§ **READING TEXT**
********************

What's the diagnosis? By Dr. Patrice Baptista

A 74 yo female with a history of diabetes, hypertension, peripheral vascular disease presents with fatigue, nausea, vomiting, loss of taste for one week.  She denies fever, constipation, diarrhea, shortness of breath and urinary complaints.  On exam she is afebrile, she has tachycardia, tachypnea and appears ill.  She has a malodorous right foot wound.  What's the diagnosis?  Scroll down for answer

 

 

 

 

 

 

 

Answer: Gas gangrene 

  • Background
      • gas gangrene is a life threatening, necrotizing soft tissue infection
      • caused by rapid proliferation and spread of gas forming bacteria in contaminated wounds
      • can rapidly progress to multiorgan failure and death
      • commonly etiology Clostridium perfringes, however may also be secondary to group A streptococcus, Staphylococcus aureus, and Vibrio vulnificus
      • risk factors are vascular disease, diabetes, deep / contaminated wounds, trauma
  • Presentation
      • local symptoms: excruciating pain (may be absent in neuropathic patients) signs of inflammation, crepitus, skin discoloration, malodor, purulent or serosanguinous drainage, bullae
      • fever, tachycardia, change in mental status, shock multiprgan failure
  • Diagnosis
      • high clinical suspicion
      • gas on imaging (xray, CT, MRI)

********************

Saved data entries:

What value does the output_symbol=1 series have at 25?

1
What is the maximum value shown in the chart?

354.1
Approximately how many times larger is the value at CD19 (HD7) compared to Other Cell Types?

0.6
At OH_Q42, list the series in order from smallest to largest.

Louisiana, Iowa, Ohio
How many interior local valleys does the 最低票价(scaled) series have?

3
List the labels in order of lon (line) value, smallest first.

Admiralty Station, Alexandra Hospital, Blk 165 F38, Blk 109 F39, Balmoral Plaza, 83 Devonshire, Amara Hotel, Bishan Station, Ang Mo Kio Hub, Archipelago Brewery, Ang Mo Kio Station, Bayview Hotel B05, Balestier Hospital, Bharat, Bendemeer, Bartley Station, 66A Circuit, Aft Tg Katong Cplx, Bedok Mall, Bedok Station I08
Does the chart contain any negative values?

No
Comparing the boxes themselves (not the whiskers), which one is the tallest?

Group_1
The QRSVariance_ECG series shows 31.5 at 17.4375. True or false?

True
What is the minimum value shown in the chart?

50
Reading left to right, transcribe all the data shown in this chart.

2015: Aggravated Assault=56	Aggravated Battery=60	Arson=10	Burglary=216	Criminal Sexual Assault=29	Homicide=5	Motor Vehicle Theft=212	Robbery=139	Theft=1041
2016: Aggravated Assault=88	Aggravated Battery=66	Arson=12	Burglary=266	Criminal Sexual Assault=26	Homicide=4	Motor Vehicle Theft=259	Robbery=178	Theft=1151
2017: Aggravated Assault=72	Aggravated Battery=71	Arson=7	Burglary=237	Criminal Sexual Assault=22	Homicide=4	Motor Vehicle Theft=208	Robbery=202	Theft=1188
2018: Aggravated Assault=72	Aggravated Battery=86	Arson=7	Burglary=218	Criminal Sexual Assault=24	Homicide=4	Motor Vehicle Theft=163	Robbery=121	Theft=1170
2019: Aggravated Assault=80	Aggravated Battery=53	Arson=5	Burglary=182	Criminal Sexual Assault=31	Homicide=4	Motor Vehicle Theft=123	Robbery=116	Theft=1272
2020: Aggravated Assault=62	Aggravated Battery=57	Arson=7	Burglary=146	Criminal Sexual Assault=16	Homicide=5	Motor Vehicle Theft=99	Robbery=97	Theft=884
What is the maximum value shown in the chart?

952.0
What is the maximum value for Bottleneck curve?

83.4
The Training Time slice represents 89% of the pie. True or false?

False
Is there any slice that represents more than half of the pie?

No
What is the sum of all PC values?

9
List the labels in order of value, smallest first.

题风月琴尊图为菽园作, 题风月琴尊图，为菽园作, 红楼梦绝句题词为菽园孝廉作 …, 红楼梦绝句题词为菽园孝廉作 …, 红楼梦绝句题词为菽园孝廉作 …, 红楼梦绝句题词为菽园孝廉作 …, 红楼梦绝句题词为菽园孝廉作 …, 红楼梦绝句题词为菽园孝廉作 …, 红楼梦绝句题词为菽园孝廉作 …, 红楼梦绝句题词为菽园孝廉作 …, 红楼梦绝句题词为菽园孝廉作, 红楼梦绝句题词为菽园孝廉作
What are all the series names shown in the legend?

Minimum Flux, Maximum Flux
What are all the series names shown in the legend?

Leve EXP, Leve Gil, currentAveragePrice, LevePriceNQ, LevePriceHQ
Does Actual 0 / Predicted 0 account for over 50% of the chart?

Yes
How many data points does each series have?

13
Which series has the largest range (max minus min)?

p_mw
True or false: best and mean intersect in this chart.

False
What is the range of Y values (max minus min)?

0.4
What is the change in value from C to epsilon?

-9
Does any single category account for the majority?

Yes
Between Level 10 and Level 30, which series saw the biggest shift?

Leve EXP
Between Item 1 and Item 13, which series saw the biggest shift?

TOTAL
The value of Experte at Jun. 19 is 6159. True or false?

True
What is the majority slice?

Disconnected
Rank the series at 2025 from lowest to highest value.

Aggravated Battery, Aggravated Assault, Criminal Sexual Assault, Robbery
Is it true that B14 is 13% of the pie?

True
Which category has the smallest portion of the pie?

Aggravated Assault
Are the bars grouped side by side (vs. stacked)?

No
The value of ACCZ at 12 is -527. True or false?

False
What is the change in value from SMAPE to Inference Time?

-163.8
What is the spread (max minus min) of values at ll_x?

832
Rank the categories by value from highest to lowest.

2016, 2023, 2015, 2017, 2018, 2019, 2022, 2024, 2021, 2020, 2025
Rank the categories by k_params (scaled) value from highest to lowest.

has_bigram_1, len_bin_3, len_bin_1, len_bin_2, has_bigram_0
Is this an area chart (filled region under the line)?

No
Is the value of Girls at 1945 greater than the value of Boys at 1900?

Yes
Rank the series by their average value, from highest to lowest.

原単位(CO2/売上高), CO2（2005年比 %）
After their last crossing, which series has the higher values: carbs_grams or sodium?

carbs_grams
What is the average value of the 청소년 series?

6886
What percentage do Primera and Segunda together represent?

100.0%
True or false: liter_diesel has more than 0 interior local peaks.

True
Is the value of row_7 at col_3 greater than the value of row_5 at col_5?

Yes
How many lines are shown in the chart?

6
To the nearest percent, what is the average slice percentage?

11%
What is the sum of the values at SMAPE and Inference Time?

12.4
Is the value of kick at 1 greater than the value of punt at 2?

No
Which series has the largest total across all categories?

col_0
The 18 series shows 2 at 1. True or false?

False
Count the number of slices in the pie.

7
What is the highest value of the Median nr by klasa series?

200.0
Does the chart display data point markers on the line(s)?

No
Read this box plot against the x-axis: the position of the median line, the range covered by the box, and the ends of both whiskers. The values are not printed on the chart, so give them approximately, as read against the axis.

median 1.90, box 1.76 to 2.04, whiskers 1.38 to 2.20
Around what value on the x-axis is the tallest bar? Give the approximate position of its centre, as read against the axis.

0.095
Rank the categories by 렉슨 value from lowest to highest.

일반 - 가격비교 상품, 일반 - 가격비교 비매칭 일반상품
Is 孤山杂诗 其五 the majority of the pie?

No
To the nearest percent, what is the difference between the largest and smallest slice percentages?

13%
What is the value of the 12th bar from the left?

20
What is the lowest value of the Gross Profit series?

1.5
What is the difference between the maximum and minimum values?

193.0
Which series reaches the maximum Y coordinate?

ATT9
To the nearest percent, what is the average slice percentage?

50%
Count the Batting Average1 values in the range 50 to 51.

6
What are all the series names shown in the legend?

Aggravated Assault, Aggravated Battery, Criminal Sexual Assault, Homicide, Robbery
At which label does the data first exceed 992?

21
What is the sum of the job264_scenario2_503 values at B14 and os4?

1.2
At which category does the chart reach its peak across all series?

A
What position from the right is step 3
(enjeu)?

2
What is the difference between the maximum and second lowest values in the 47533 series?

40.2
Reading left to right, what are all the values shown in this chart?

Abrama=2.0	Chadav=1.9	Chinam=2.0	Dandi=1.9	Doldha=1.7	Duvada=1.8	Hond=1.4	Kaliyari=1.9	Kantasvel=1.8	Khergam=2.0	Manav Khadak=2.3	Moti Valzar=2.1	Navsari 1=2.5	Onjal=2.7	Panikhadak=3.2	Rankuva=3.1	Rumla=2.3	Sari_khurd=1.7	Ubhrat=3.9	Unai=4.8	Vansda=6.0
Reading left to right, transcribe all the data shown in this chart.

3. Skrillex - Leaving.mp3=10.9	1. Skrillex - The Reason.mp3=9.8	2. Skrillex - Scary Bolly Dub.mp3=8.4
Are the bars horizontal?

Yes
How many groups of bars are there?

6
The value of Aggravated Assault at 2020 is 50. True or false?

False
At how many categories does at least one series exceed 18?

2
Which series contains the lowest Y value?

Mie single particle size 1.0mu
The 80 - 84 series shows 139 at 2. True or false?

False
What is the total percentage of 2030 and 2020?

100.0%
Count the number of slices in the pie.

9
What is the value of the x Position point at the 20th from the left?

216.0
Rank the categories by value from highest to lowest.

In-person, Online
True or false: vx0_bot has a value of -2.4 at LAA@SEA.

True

********************

§ **WORK ITEM A**
Print the stretch of the gas gangrene case from "Answer: Gas gangrene" through "(xray, CT, MRI)".
§ **WORK ITEM B**
For each statement, say yes or no according to the gas gangrene case and quote the words of the case that decide it: (i) The patient has a fever on exam. (ii) Gas gangrene can be secondary to Staphylococcus aureus. (iii) Imaging can show gas in gas gangrene.

§ **EXPECTED ANSWER A**
Answer: Gas gangrene 

  • Background
      • gas gangrene is a life threatening, necrotizing soft tissue infection
      • caused by rapid proliferation and spread of gas forming bacteria in contaminated wounds
      • can rapidly progress to multiorgan failure and death
      • commonly etiology Clostridium perfringes, however may also be secondary to group A streptococcus, Staphylococcus aureus, and Vibrio vulnificus
      • risk factors are vascular disease, diabetes, deep / contaminated wounds, trauma
  • Presentation
      • local symptoms: excruciating pain (may be absent in neuropathic patients) signs of inflammation, crepitus, skin discoloration, malodor, purulent or serosanguinous drainage, bullae
      • fever, tachycardia, change in mental status, shock multiprgan failure
  • Diagnosis
      • high clinical suspicion
      • gas on imaging (xray, CT, MRI)

§ **EXPECTED ANSWER B**
(i) No: "On exam she is afebrile"
(ii) Yes: "however may also be secondary to group A streptococcus, Staphylococcus aureus, and Vibrio vulnificus"
(iii) Yes: "gas on imaging (xray, CT, MRI)"